The Potato Valley presen-teert
Een roadmap voor kringlooplandbouw
Hoogwaardige kennisontwikkeling is nodig om te voldoen aan de wereldwijd toenemende vraag naar aardappelen. Niet alleen zorgt dit voor het behoud en de versterking van de toppositie van Nederland op het gebied van pootgoedexport, het is ook noodzakelijk om het hoofd te bieden aan grote uitdagingen voor de sector op het gebied van klimaat, bodem, verzilting, gewasbescherming en kwaliteitseisen van pootgoed. Stichting The Potato Valley is in 2016 opgericht in Noord-Nederland als kennisplatform voor de pootgoedsector. Het doel is om verduurzaming van de pootgoedsector te stimuleren. The Potato Valley presenteerde onlangs het rapport ‘Roadmap Kringlooplandbouw’, waarin ze mogelijkheden beschrijven voor het sluiten van de grond- en hulpstoffen in de pootgoedsector.
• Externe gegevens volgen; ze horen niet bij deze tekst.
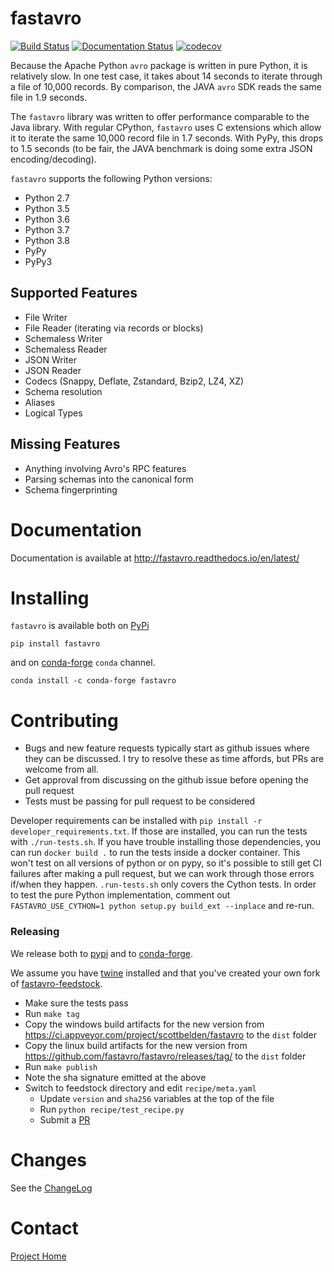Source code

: # fastavro
[![Build Status](https://travis-ci.org/fastavro/fastavro.svg?branch=master)](https://travis-ci.org/fastavro/fastavro)
[![Documentation Status](https://readthedocs.org/projects/fastavro/badge/?version=latest)](http://fastavro.readthedocs.io/en/latest/?badge=latest)
[![codecov](https://codecov.io/gh/fastavro/fastavro/branch/master/graph/badge.svg)](https://codecov.io/gh/fastavro/fastavro)


Because the Apache Python `avro` package is written in pure Python, it is
relatively slow. In one test case, it takes about 14 seconds to iterate through
a file of 10,000 records. By comparison, the JAVA `avro` SDK reads the same file in
1.9 seconds.

The `fastavro` library was written to offer performance comparable to the Java
library. With regular CPython, `fastavro` uses C extensions which allow it to
iterate the same 10,000 record file in 1.7 seconds. With PyPy, this drops to 1.5
seconds (to be fair, the JAVA benchmark is doing some extra JSON
encoding/decoding).

`fastavro` supports the following Python versions:

* Python 2.7
* Python 3.5
* Python 3.6
* Python 3.7
* Python 3.8
* PyPy
* PyPy3

## Supported Features

* File Writer
* File Reader (iterating via records or blocks)
* Schemaless Writer
* Schemaless Reader
* JSON Writer
* JSON Reader
* Codecs (Snappy, Deflate, Zstandard, Bzip2, LZ4, XZ)
* Schema resolution
* Aliases
* Logical Types

## Missing Features

* Anything involving Avro's RPC features
* Parsing schemas into the canonical form
* Schema fingerprinting

[Cython]: http://cython.org/

# Documentation

Documentation is available at http://fastavro.readthedocs.io/en/latest/

# Installing
`fastavro` is available both on [PyPi](http://pypi.python.org/pypi)

    pip install fastavro

and on [conda-forge](https://conda-forge.github.io) `conda` channel.

    conda install -c conda-forge fastavro

# Contributing

* Bugs and new feature requests typically start as github issues where they can be discussed. I try to resolve these as time affords, but PRs are welcome from all.
* Get approval from discussing on the github issue before opening the pull request
* Tests must be passing for pull request to be considered

Developer requirements can be installed with `pip install -r developer_requirements.txt`.
If those are installed, you can run the tests with `./run-tests.sh`. If you have trouble
installing those dependencies, you can run `docker build .` to run the tests inside
a docker container. This won't test on all versions of python or on pypy, so it's possible
to still get CI failures after making a pull request, but we can work through those errors
if/when they happen. `.run-tests.sh` only covers the Cython tests. In order to test the
pure Python implementation, comment out `FASTAVRO_USE_CYTHON=1 python setup.py build_ext --inplace`
and re-run.

### Releasing

We release both to [pypi][pypi] and to [conda-forge][conda-forge].

We assume you have [twine][twine] installed and that you've created your own
fork of [fastavro-feedstock][feedstock].

* Make sure the tests pass
* Run `make tag`
* Copy the windows build artifacts for the new version from
  https://ci.appveyor.com/project/scottbelden/fastavro to the `dist` folder
* Copy the linux build artifacts for the new version from
  https://github.com/fastavro/fastavro/releases/tag/ to the `dist` folder
* Run `make publish`
* Note the sha signature emitted at the above
* Switch to feedstock directory and edit `recipe/meta.yaml`
    - Update `version` and `sha256` variables at the top of the file
    - Run `python recipe/test_recipe.py`
    - Submit a [PR][pr]

[conda-forge]: https://conda-forge.org/
[feedstock]: https://github.com/conda-forge/fastavro-feedstock
[pr]: https://conda-forge.org/#update_recipe
[pypi]: https://pypi.python.org/pypi
[twine]: https://pypi.python.org/pypi/twine


# Changes

See the [ChangeLog]

[ChangeLog]: https://github.com/fastavro/fastavro/blob/master/ChangeLog

# Contact

[Project Home](https://github.com/fastavro/fastavro)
Namens HZPC - partner van The Potato Valley - is productiemanager Frank van der Werff betrokken bij het project over kringloopbouw. ‘We kijken kritisch naar grondstoffen, de benodigdheden voor voedselproductie en welke opties we lokaal, regionaal en nationaal/Europees tot onze beschikking hebben.’ Het project richt zich niet alleen op de teelt van de pootaardappel, maar op de gehele keten. ‘We kijken naar het gehele proces, dus ook naar de energievoorziening, het verpakkingsmateriaal en het transport’, aldus Frank. Het rapport van consultancybureau Ecoras bevat een totale grondstoffenanalyse van de pootgoedteelt, hotspots – punten die aangeven waar de grootste milieuwinst geboekt kan worden, en een roadmap. Deze laatste toont maatregelen die per ketenpartner opgepakt kunnen worden om de hotspots te realiseren. Dit kunnen maatregelen zijn op het gebied van bemesting/grondverbetering, energie, brandstof (voor de teelt), verpakkingen en transport; uitgezet in een korte, middellange en lange termijn. Frank: ‘Dit rapport geeft mooi inzicht in de mogelijkheden om de kringloop van de pootgoedteelt meer sluitend te krijgen. Per definitie zal deze nooit 100% sluitend worden omdat we pootgoed exporteren. Maar er zijn wel degelijk mogelijkheden, zoals het beter benutten van lokale reststromen door deze geschikt te maken voor bemesting en grondverbetering. Met de roadmap laten we zien hoe we diverse partijen nodig hebben om dichterbij een kringlooplandbouw te komen. Er dient sprake te zijn van een samenwerking tussen telers, handelshuizen, overheden, kennis- en onderzoeksinstellingen.’ Het goede aan The Potato Valley vindt Frank dat er meer verbinding met elkaar wordt gezocht. ‘De bereidwilligheid om samen op te trekken is aanwezig. Ook onder telers. Het feit dat de Pootaardappelacademie gelieerd is aan The Potato Valley laat dit duidelijk zien.’ De Pootaardappelacademie is een stichting met zeventig telers die actief kennis uitwisselen.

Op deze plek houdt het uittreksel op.